# [Goal of the exercise]
Each entry needs to be given again, character for character.

# [Dataset extract]
****

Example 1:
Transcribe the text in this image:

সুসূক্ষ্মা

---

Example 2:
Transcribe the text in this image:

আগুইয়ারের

****

# [Solution for this exercise]
Example 1:
Transcribe the text in this image:

সুসূক্ষ্মা

---

Example 2:
Transcribe the text in this image:

আগুইয়ারের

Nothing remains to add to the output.